Ludwigshafen Wissing zur Hochstraßen-Förderung: Wichtig für Bürger, wichtig für Wirtschaft

Millionenschweres Treffen in Mainz (von links): Landesverkehrsministerin Daniela Schmitt, Ludwigshafens Oberbürgermeisterin Jutt
Millionenschweres Treffen in Mainz (von links): Landesverkehrsministerin Daniela Schmitt, Ludwigshafens Oberbürgermeisterin Jutta Steinruck und Bundesverkehrsminister Volker Wissing.

„Der Bund bleibt immer Ansprechpartner für alle Fragen, die noch aufkommen“, versprach Bundesverkehrsminister Volker Wissing (FDP) der Ludwigshafener Oberbürgermeisterin Jutta Steinruck (parteilos) am Montag in Mainz. Für die Modernisierung der Hochstraßen nahm sie den Förderbescheid von Bund und Land über 475 Millionen Euro entgegen.

Wissing erinnerte an den Sommer 2019, als die Hochstraße Süd wegen Einsturzgefahr gesperrt werden musste und der ganze Zeitplan für die Modernisierung des Hochstraßensystems damit durcheinander kam. „Das war ein Schock, als die Süd ausfiel. Sogar für die Fußgänger wurde Ludwigshafen zunächst zur geteilten Stadt.“ Damals war der Südpfälzer noch rheinland-pfälzischer Wirtschaftsminister.

Zusammenarbeit „vertrauensvoll“

Die Zusammenarbeit mit der Stadt Ludwigshafen, die die Baulastträgerschaft für die Hochstraßen innehat, habe vertrauensvoll funktioniert.

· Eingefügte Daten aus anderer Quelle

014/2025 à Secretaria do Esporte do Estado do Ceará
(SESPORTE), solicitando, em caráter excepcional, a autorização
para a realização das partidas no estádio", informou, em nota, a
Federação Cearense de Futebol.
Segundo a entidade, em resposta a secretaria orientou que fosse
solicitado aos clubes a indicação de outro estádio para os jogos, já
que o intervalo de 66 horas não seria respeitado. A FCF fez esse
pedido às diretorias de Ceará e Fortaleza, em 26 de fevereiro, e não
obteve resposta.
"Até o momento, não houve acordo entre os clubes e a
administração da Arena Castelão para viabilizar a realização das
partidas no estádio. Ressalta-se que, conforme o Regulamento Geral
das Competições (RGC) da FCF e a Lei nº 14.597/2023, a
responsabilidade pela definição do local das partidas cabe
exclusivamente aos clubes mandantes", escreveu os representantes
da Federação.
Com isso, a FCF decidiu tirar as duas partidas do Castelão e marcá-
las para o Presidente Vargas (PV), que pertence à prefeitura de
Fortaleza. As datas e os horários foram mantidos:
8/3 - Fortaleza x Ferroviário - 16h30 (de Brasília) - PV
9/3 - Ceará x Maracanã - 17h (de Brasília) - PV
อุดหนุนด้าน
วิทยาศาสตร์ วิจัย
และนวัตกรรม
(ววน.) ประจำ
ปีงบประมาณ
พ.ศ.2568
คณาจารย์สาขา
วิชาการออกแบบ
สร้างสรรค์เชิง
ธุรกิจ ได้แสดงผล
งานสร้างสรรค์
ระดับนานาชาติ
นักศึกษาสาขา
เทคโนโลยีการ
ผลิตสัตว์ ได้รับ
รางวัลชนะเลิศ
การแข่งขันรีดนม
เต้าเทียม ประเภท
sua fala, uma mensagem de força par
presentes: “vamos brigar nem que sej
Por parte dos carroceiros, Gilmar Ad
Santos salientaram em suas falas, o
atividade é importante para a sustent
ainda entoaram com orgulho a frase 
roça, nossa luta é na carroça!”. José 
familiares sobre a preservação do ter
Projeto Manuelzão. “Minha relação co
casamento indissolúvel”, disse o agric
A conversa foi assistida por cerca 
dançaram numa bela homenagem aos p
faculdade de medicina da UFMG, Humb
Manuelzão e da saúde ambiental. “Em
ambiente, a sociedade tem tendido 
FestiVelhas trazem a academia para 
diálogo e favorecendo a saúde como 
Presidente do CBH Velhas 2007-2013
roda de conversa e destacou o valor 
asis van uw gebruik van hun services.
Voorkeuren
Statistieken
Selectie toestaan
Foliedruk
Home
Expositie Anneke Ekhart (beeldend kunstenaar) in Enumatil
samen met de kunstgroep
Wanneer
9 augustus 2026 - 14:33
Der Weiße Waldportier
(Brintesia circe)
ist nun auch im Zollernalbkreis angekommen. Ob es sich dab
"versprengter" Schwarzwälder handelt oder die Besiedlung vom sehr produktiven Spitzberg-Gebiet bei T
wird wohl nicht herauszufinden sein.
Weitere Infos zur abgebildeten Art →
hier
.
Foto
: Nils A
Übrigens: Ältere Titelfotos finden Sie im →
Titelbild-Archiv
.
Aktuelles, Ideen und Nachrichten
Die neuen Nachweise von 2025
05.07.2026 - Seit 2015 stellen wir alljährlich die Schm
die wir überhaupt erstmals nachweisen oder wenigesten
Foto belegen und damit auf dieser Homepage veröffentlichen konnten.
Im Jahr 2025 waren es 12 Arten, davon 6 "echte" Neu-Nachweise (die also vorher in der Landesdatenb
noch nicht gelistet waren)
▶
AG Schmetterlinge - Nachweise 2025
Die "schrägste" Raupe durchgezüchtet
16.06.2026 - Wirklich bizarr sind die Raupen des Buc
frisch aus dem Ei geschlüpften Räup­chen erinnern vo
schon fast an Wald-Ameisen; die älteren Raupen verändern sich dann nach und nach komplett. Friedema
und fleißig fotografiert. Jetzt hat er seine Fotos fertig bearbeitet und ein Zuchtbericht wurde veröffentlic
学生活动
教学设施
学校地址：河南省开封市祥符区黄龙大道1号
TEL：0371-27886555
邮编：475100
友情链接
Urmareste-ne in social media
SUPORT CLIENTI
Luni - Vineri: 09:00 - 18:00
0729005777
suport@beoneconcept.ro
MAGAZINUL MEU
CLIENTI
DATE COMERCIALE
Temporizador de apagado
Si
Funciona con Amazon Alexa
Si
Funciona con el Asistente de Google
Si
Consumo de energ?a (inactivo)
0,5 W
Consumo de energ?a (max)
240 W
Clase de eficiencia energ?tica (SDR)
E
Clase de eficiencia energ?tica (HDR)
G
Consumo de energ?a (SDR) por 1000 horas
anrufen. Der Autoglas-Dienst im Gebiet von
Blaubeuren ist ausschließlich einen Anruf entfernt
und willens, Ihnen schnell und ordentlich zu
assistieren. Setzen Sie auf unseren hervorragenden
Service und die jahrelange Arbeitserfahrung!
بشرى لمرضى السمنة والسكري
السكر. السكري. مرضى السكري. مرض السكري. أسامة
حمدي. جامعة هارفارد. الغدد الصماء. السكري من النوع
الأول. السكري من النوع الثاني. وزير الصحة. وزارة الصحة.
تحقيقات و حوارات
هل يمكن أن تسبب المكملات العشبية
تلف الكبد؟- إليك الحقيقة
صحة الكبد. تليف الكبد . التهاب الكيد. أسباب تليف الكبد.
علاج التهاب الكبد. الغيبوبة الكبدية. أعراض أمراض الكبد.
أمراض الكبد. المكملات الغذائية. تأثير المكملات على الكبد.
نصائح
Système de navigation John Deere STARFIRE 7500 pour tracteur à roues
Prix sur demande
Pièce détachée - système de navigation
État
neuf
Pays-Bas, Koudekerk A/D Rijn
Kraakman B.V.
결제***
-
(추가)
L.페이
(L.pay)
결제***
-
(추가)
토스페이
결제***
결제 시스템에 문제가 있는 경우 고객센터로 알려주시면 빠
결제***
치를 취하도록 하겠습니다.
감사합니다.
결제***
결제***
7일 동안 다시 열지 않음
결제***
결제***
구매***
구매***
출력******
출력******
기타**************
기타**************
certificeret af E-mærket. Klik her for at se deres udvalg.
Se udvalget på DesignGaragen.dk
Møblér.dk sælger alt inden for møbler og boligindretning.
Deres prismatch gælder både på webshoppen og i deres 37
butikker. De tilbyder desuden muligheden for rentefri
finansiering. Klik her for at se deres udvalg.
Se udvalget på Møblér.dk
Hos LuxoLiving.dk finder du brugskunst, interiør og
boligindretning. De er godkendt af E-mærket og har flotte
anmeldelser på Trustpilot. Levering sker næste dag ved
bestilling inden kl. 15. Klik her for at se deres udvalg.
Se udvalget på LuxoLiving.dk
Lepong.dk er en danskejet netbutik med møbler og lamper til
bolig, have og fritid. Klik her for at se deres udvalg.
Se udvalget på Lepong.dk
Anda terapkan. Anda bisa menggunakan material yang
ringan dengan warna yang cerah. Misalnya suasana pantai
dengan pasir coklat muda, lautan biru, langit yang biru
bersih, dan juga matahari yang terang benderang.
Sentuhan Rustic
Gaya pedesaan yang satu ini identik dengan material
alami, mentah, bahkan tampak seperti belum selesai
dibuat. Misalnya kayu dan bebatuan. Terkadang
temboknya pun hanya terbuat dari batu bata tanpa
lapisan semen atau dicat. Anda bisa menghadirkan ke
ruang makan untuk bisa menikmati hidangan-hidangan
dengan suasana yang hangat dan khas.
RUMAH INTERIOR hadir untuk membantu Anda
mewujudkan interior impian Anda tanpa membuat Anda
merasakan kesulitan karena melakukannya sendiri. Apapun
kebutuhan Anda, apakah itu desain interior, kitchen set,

Wenn Fragen nach Baukostensteigerungen aufkommen, würden diese „mit dem gleichen Geist wie bisher“ gelöst. Wissing hob die Bedeutung der Hochstraßen für die Rhein-Neckar-Region und für den gesamten Wirtschaftsstandort Deutschland hervor. Schließlich sei Ludwigshafen der Sitz des weltgrößten Chemiekonzerns, der BASF, und weiterer wichtiger Unternehmen. „Wir haben das Signal eines funktionierenden Staats geschickt“, sagte Wissing.

Am Montag kehrte er in das von seiner Nachfolgerin Daniela Schmitt (FDP) geführte Haus zurück, die ihn als Architekten der Finanzierungsstruktur bezeichnete. „Die Wirtschaftsräume links und rechts des Rheins mit ihren zahlreichen bedeutenden Unternehmen sind auf eine moderne, sichere und leistungsfähige Infrastruktur angewiesen. Wir stellen immer wieder fest, dass gerade Infrastrukturfragen über die Attraktivität eines Standorts für Ansiedlungsvorhaben entscheiden“, sagte Schmitt.

Steinruck: Gewaltige Aufgabe

Jutta Steinruck bestätigte die sehr gute Zusammenarbeit. „Das ist nicht selbstverständlich. Ludwigshafen meistert eine gewaltige Aufgabe: für die Stadt, aber eben auch für die vernetzte Region, deren Funktionieren und letztendlich deren Wohlstand maßgeblich von einer guten und verlässlichen Infrastruktur abhängt“, sagte sie.

Das Land unterstützt das – Stand heute – unterm Strich rund 728 Millionen teure Vorhaben mit einer Zuwendung in Höhe von rund 139 Millionen Euro, während der Bund 334,5 Millionen Euro beisteuert – das sind rund 475 Millionen Euro der förderfähigen Kosten. 60 Prozent übernimmt der Bund, 25 Prozent das Land, 15 Prozent muss Ludwigshafen stemmen. Hinzu kommen die nicht förderfähigen Aufwendungen, wie etwa die Planungskosten. Das Gesamtprojekt soll bis 2031 fertig sein.